Finalizando, penso que Rorty entendeu mal
ou intimidou-se com a imaginação de Foucault. Não pôde ver que, num certo
sentido, a démarche foucaultiana é mais rortyana do que Rorty poderia prever.
Foucault não me parece nenhum candidato à crueldade. Parece-me, isto sim, um dos
últimos revolucionários utópicos de nosso presente histórico. Pertence a
linhagem dos Marcuses, sem a crença ingênua “na boa natureza do sexo” e nas
virtudes universais da “razão estética”. Não por acaso, respondendo à questão de
um entrevistador – qual é a solução? – disse: “Devemos começar por reinventar o
futuro, mergulhando em um presente mais criativo. Deixemos cair a Disneylândia e
pensemos em Marcuse”(Foucault, 1994a, p. 678).

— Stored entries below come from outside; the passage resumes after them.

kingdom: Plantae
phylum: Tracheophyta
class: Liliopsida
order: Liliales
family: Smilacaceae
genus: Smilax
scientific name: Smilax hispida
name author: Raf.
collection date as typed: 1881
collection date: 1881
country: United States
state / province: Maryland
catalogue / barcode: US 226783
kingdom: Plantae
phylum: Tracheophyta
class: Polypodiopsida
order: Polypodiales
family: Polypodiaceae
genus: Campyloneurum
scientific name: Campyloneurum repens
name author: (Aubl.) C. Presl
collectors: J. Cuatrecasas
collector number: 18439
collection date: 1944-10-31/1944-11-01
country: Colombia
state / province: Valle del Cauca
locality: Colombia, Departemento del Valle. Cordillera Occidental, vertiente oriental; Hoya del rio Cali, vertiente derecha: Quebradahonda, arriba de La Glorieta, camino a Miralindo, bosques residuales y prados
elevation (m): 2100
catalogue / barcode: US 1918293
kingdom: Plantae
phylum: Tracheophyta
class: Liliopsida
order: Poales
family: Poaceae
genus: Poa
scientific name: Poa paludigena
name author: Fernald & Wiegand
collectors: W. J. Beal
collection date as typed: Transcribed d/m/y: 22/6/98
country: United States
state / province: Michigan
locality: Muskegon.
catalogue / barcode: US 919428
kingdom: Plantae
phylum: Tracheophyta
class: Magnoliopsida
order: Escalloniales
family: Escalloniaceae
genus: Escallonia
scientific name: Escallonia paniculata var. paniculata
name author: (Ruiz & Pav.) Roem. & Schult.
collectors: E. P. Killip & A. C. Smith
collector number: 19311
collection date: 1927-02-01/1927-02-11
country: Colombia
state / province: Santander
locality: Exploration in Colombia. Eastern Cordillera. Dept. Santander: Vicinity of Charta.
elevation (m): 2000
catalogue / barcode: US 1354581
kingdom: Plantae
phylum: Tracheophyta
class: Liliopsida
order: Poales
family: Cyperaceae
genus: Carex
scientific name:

Nada mais pragmático; nada mais
“humanamente útil”.
Notas:
1. Nosso objetivo não é o de apresentar
sistemá-ticamente o pensamento de Richard Rorty. Limito-me, aqui, a enviar o
leitor aos estudos que mais diretamente dizem respeito ao te-ma discutido neste
texto. Além de alguns textos do próprio Rorty, citados no trabalho, ver Murphy,
1990 e Hall, 1994;
2. Sobre Davidson, ver: Davidson, 1982,
1990, 1991a, 1991; Evnine, 1991; Ramberg, 1989; Engel, 1989.